Budgeted Adversarial Attack against Graph-Based Anomaly Detection in Sensor Networks
Sanju Xaviar , Omid Ardakanian
Published on arXiv
2509.17987
Input Manipulation Attack
OWASP ML Top 10 — ML01
Key Finding
BETA reduces GNN-based anomaly detection accuracy by 30.62–39.16% on average while operating within realistic budget and stealth constraints, significantly outperforming baseline attack strategies
BETA
Novel technique introduced
Graph Neural Networks (GNNs) have emerged as powerful models for anomaly detection in sensor networks, particularly when analyzing multivariate time series. In this work, we introduce BETA, a novel grey-box evasion attack targeting such GNN-based detectors, where the attacker is constrained to perturb sensor readings from a limited set of nodes, excluding the target sensor, with the goal of either suppressing a true anomaly or triggering a false alarm at the target node.

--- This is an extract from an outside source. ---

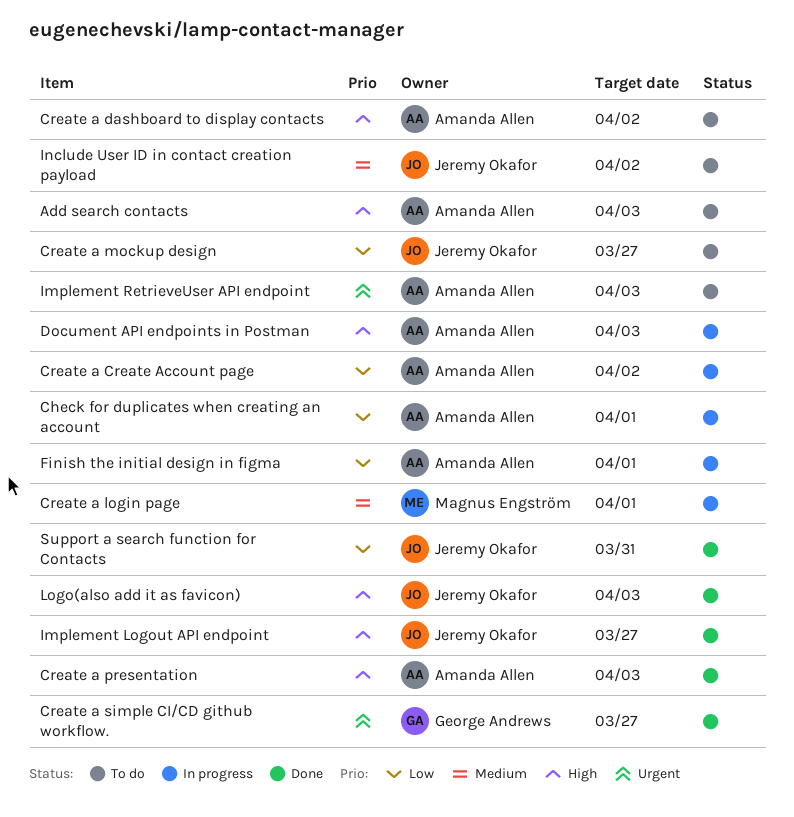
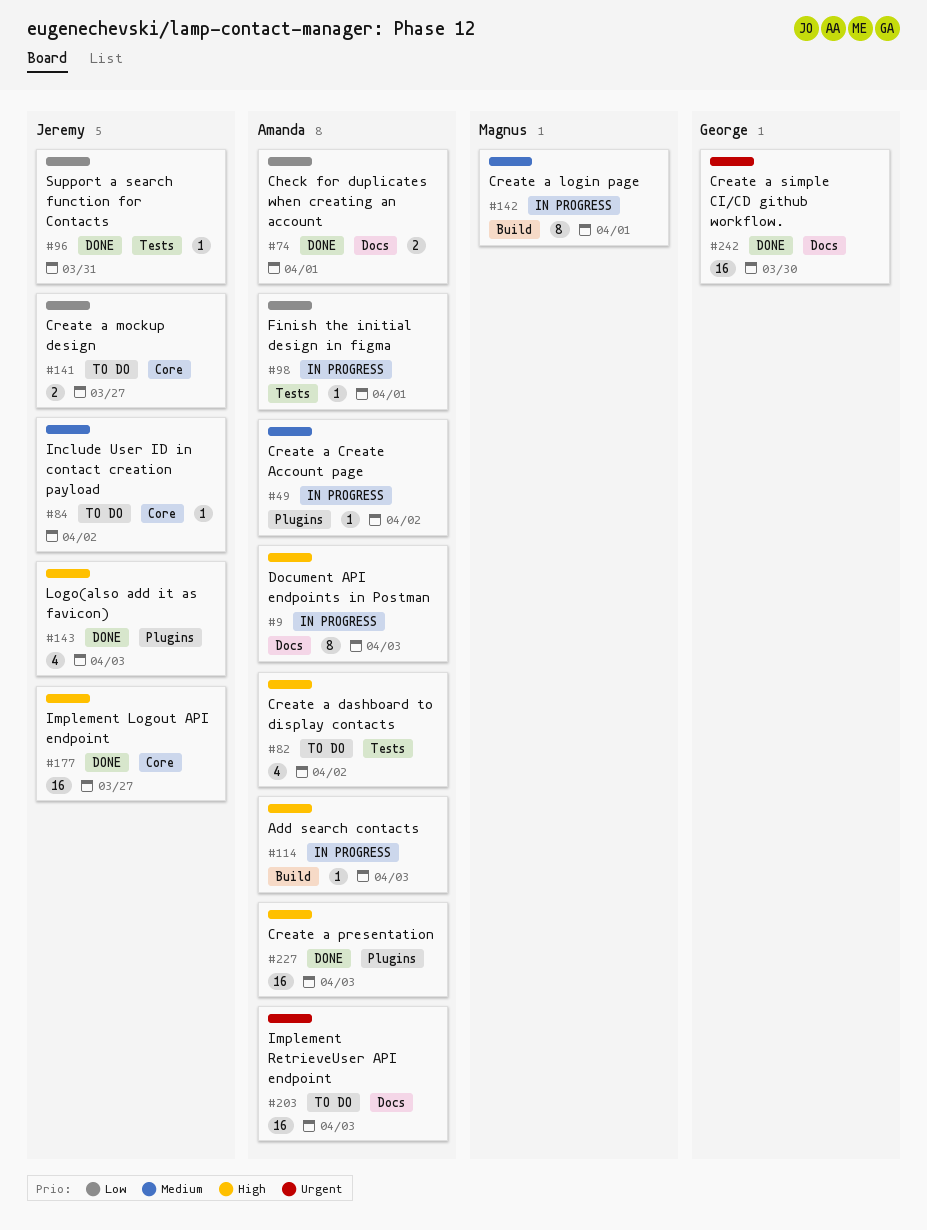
Add search contacts, status: To do -> In progress
Check for duplicates when creating an account, status: In progress -> Done
Create a Create Account page, priority: Low -> Medium
Create a simple CI/CD github workflow., due: Mar 27 -> Mar 30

BETA identifies the sensors most influential to the target node's classification and injects carefully crafted adversarial perturbations into their features, all while maintaining stealth and respecting the attacker's budget. Experiments on three real-world sensor network datasets show that BETA reduces the detection accuracy of state-of-the-art GNN-based detectors by 30.62 to 39.16% on average, and significantly outperforms baseline attack strategies, while operating within realistic constraints.
Key Contributions
- BETA: a novel grey-box budgeted evasion attack against GNN-based anomaly detectors that restricts perturbations to a limited subset of non-target sensor nodes
- Influence-based node selection strategy that identifies sensors most critical to the target node's classification using graph structure
- Empirical evaluation across three real-world sensor network datasets demonstrating 30.62–39.16% average reduction in detection accuracy
🛡️ Threat Analysis
BETA is an inference-time evasion attack that crafts adversarial perturbations to sensor feature inputs, causing GNN-based anomaly detectors to misclassify — either suppressing true anomalies or triggering false alarms — using grey-box gradient/influence information to identify the most impactful nodes within a budget constraint.